Lo que pasa es que tu cerebro lleva días, semanas, acumulando estímulos sin parar. Conversaciones, emociones, ruido social, expectativas. Y en algún momento se satura. No hace falta que pase nada dramático. Simplemente llega a un punto en que cualquier interacción social, por pequeña que sea, se siente como un esfuerzo que no puede hacer.
Y como no sabe decir "oye, necesito un descanso", hace lo único que sabe hacer: desconectar. Sin aviso. Sin explicación. Sin lógica aparente.
Es como un fusible que salta. No es que la casa se haya incendiado. Es que el sistema no daba para más y se protegió solo.
¿Tiene sentido alejarte de alguien si la relación va bien?
Desde fuera, ninguno. Desde dentro, todo.
Porque desde dentro lo que sientes no es "no quiero ver a esta persona". Es algo más difuso. Es un peso. Una fatiga que no sabes de dónde viene. Una sensación de que necesitas estar solo pero no sabes por cuánto tiempo ni por qué.

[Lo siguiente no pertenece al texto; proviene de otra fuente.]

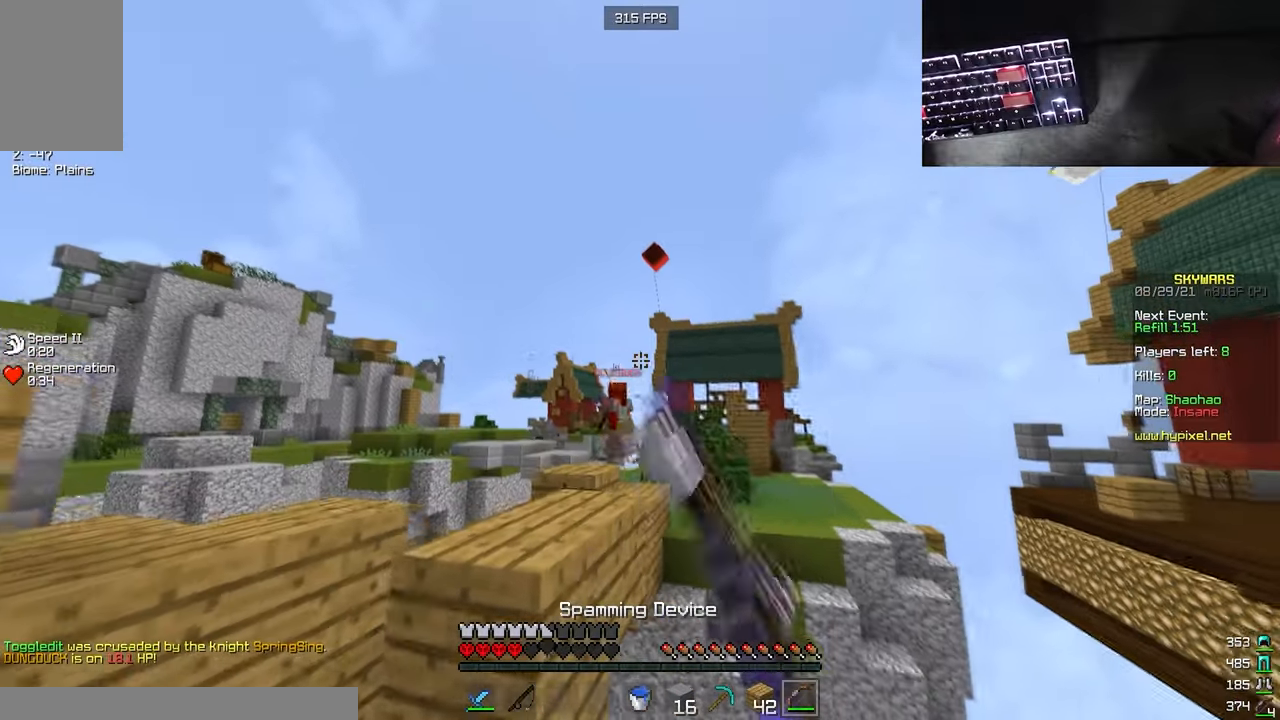
{"keys": ["s"], "mouse": ["right"], "events": [[17, "mouse_left", "up"], [467, "a", "up"]]}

Y lo peor es que lo ves pasar en tiempo real. Sabes que te estás alejando. Sabes que la otra persona lo está notando. Sabes que si no haces algo, la relación se va a resentir. Pero no puedes evitarlo. Es como intentar frenar un coche sin frenos. Ves el muro, pero no tienes con qué parar.

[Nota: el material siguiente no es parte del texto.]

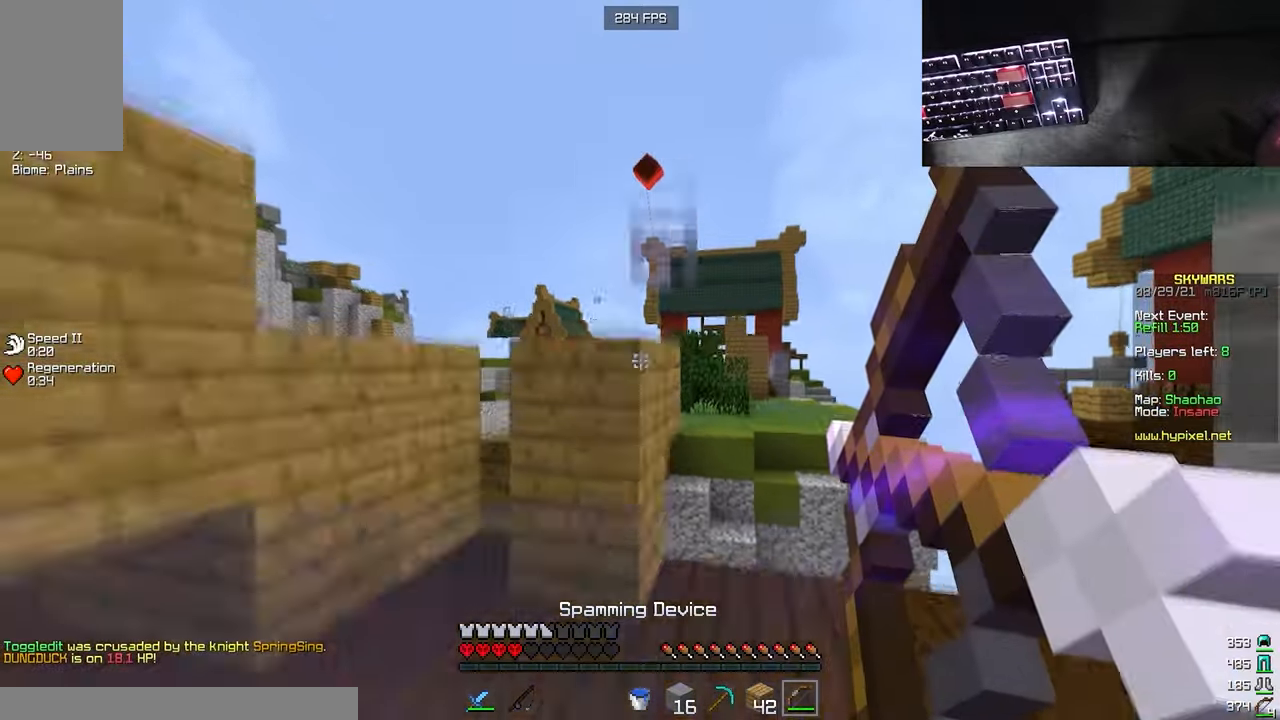
{"keys": ["d", "s"], "mouse": ["right"], "events": [[67, "d", "down"]]}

Mira, te lo digo por experiencia: he perdido amistades por esto. No porque no me importaran. No porque les hiciera algo malo. Simplemente porque desaparecí durante meses y cuando quise volver, el daño ya estaba hecho.
Lo que nadie te dice sobre la necesidad de desconectar
Hay una diferencia enorme entre elegir estar solo y necesitar estar solo de forma urgente y sin previo aviso.
La primera es sana. Te apetece un día tranquilo, te lo coges, recarga pilas, vuelves.
La segunda no es una elección. Es una reacción de supervivencia. Tu cerebro está tan sobrecargado de estímulos que la única forma de no explotar es cortarlo todo de raíz. Y eso incluye a las personas que más quieres.
Lo jodido es que precisamente a esas personas es a las que más les afecta. Porque un conocido ni lo nota. Pero tu pareja, tu mejor amigo, tu familia - esos sí lo notan. Y no entienden por qué de repente has dejado de estar presente.
Imagina que tienes un móvil con la batería al 3%. ¿Qué hace? Entra en modo ahorro de energía. Apaga funciones. Reduce brillo. Desactiva apps en segundo plano. Pues tu cerebro hace exactamente lo mismo. Y las relaciones sociales son de las primeras apps que se apagan. Porque consumen mucha energía.
¿Y si no eres frío sino que tu cerebro funciona con otras reglas?
Esto tiene un patrón que se repite mucho en personas con dificultades de regulación atencional.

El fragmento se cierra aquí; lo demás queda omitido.